C. Kerberos is used as a network authentication protocol in Microsoft Active Directory domains and in UNIX realms. Kerberos uses tickets issued by a KDC. RADIUS and TACACS + are central authentication services that also provide authorization and accounting. A network-based intrusion detection service (NIDS) attempts to detect intrusions on a network.

22
Q
  1. Which of the following best describes the purpose of LDAP?

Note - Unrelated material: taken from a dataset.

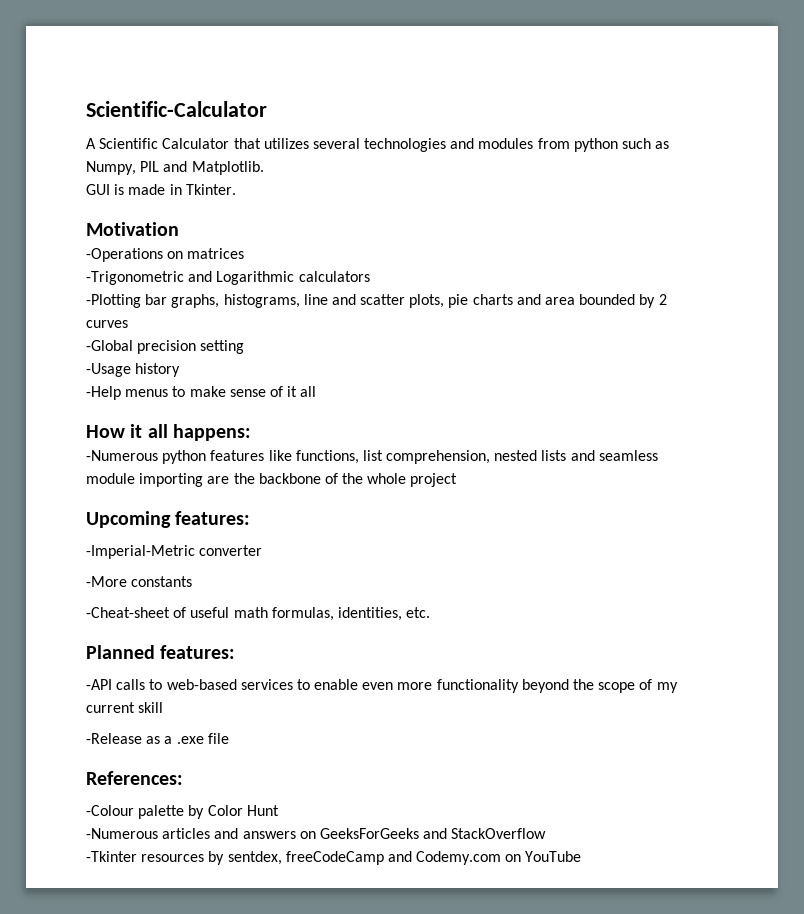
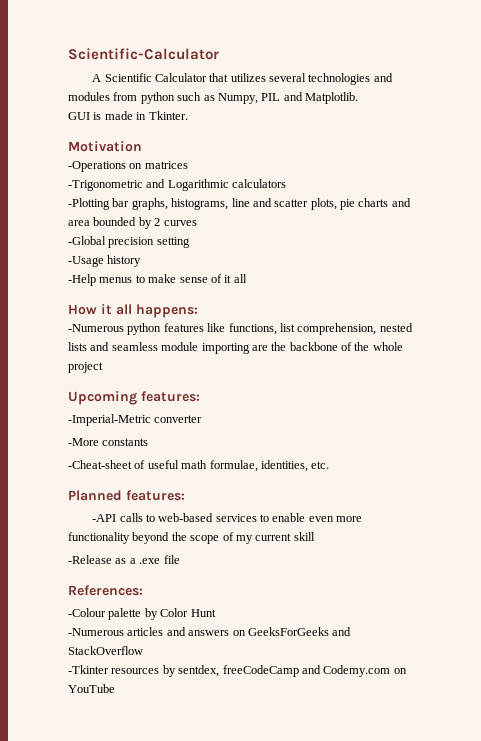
[271,607,334,621] formulas, -> [209,460,258,472] formulae,

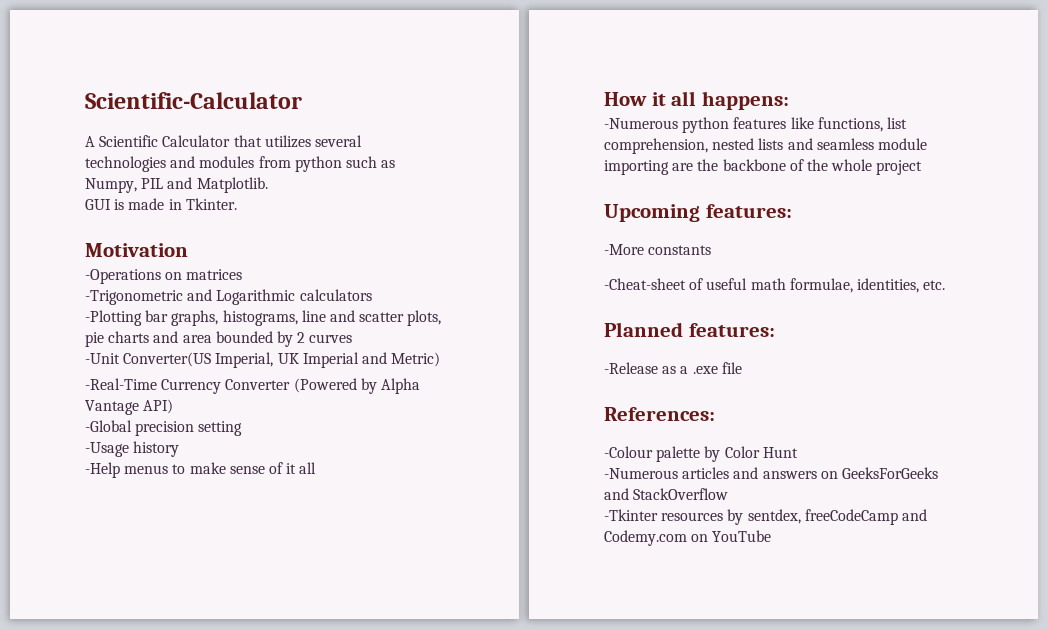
(197, 223) none -> [85,352,441,368] [85,378,420,394] [85,399,174,415] // -Unit Converter(US Imperial, UK Imperial and Metric) // -Real-Time Currency Converter (Powered by Alpha Vantage API)
[68,414,203,426] // -Imperial-Metric converter -> (792, 211) none
[92,513,363,522] [68,532,315,544] // -API calls to web-based services to enable even more functionality beyond the scope of my current skill -> (775, 330) none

A. A central point for user management
B. Biometric authentication
C. Prevent loss of confidentiality
D. Prevent loss of integrity

A

A. The Lightweight Directory Access Protocol (LDAP) specifies formats and methods to query directories and is used to manage objects (such as users and computers) in an Active Directory domain. LDAP is not associated with biometrics. While LDAP contributes indirectly to confidentiality and integrity, it is more accurate to say that LDAP is used as a central point for user management.

23
Q
  1. A federated user database is used to provide central authentication via a web portal. What service does this database provide?

A. SSO
B. Multifactor authentication
C. CAC
D. DAC

A

A. Single sign-on (SSO) can be used to provide central authentication with a federated database and use this authentication in a nonhomogeneous environment. Multifactor authentication uses authentication from two or more factors. A common access card (CAC) is a form of photo identification and also function as a smart card. DAC is an access control model.

24
Q
  1. Of the following protocols, which one does not encrypt the entire authentication process, but instead only encrypts the password in traffic between the client and server?

A. RADIUS
B. TACACS +
C. XTACACS
D. Token

A

A. Remote Authentication Dial-In User Service (RADIUS) will encrypt the password packets between a client and a server, but it does not encrypt the entire authentication process. Terminal Access Controller Access-Control System + (TACACS +) and Extended TACACS (XTACACS) both encrypt the entire logon process. A token uses a one-time rolling password, but it is not a protocol in itself.

25
Q
  1. Which one of the following AAA protocols uses multiple challenges and responses?

A. CHAP
B. RADIUS
C. TACACS
D. TACACS +

A

D. TACACS + uses multiple challenges and responses and is an authentication, authorization, and accounting (AAA) protocol. CHAP is not an AAA protocol. RADIUS and TACACS do not use multiple challenges and responses.